IWRA World Water Congress 2017 - Cancun Mexico
4. Water policy and governance
Author(s): Gisselle Vila Benites
Gisselle Vila Benites
gvila@pucp.pe


Keyword(s): water tariff, ethnicity, Amazon
Article: PDF

Abstract

The implementation of water tariffs faces different challenges that are frecquently adressed from economic and regulation lenses. However, an important feature to assess a tariff suitability is the compliance with its meanings, implications and benefits. Therefore, understanding the adaptations of tariffs on a community - level organization is an underpinning query in the improvement of collecting and allocating benefits. Following this assertion, this presentation discusses the sociocultural implications of a tariff creation process in an interethnic community in the Peruvian Amazon. Using ethnographic data from a six - month fieldwork, the presentation organizes evidence tracking four decades of community history in order to identify how it frames new water governance procedures promoted by the State and the international cooperation. Working on the institutional bricolage concept, the argument sets that water tariffs are subject to malleable adaptations vis a vis transformations with community organizations. This process, however, holds limitations that depend on the community's envision of water value and social norms of coexistence.

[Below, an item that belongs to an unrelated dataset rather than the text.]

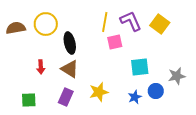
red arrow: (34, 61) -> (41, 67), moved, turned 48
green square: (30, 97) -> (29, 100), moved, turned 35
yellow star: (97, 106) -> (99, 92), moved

This results have informed the current creation process of the Alto Mayo River Council, the first experience to incorporate the IWM focus to river basin organizations in the Amazon. Thus, it has highlighted the challenges of disassociating specific regulations, norms and procedures from the development framework that make sense of them, and the perils when they collide with different cultural frameworks without an intercultural understanding. This has led to include the awajun and wampi indigenous groups as part of the Council and to discuss better information and dialogue processes for further interventions. Thanks to these efforts, the autor was awarded with the Water Culture National Prize, third place, granted by the Peruvian National Water Authority.